Vorher hatte sie drei Tage in einem Winkel gesessen, zusammengekauert und an die Wand gedrückt, wie eine verwundete Füchsin; sie hatte kein Wort gesprochen, sondern nur immer die Augen herumschweifen lassen, nachgedacht, mit den Brauen gezuckt, die Zähne gefletscht und die Arme bewegt, als wenn sie sich in etwas einhüllte. Solche Launen hatte sie auch schon früher gehabt, aber so lange hatte der Zustand noch nie gedauert; Tschertopchanow wußte es, beunruhigte daher weder sich selbst noch sie. Als er aber auf dem Heimweg vom Hundezwinger, wo, nach den Worten seines Jagdgehilfen, die beiden letzten Windhunde ›verreckt‹ waren die Dienstmagd traf, die ihm mit bebender Stimme meldete, Maria Akinfijewna lasse ihn grüßen und ihm sagen, daß sie ihm alles Gute wünsche, zu ihm aber nicht mehr zurückkehren werde – da drehte sich Tschertopchanow ein paarmal auf einem Fleck, gab ein dumpfes Gebrüll von sich und stürzte der Flüchtigen nach; für jeden Fall nahm er seine Pistole mit.

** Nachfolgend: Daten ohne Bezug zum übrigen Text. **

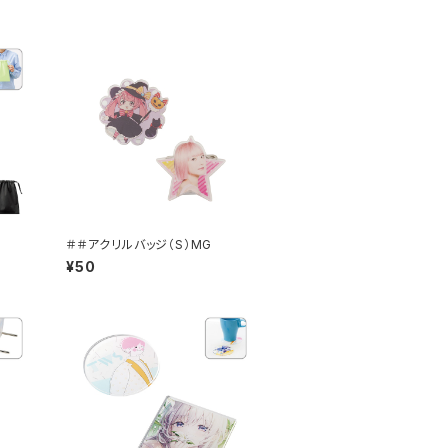
＃＃アクリルバッジ（S）MG
¥50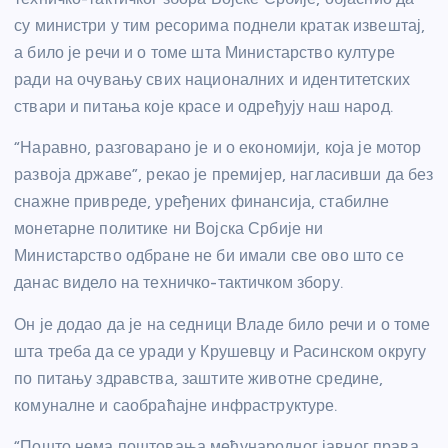
су министри у тим ресорима поднели кратак извештај,
а било је речи и о томе шта Министарство културе
ради на очувању свих националних и идентитетских
ствари и питања које красе и одређују наш народ.
“Наравно, разговарано је и о економији, која је мотор
развоја државе”, рекао је премијер, нагласивши да без
снажне привреде, уређених финансија, стабилне
монетарне политике ни Војска Србије ни
Министарство одбране не би имали све ово што се
данас видело на техничко-тактичком збору.
Он је додао да је на седници Владе било речи и о томе
шта треба да се уради у Крушевцу и Расинском округу
по питању здравства, заштите животне средине,
комуналне и саобраћајне инфраструктуре.
“Пошто нема поштовања међународног јавног права,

Er hohe sie zwei Werst von seinem Hause ein, neben dem Birkenwäldchen an der Landstraße, die nach der Kreisstadt führte. Die Sonne stand tief am Horizont, und alles ringsum war plötzlich rot geworden: die Bäume, das Gras und die Erde.
»Zu Jaff! Zu Jaff!« stöhnte Tschertopchanow, sobald er Mascha erblickte. »Zu Jaff!« sagte er wieder, auf sie zulaufend und bei jedem Schritt fast stolpernd.
Mascha blieb stehen und wandte ihm ihr Gesicht zu. Sie stand mit dem Rücken zum Licht und erschien ganz schwarz, wie aus dunklem Holz geschnitzt. Nur das Weiße ihrer Augen leuchtete wie silberne Mandeln, die Pupillen selbst schienen aber noch dunkler. Sie warf ihr Bündel auf die Seite und kreuzte die Arme.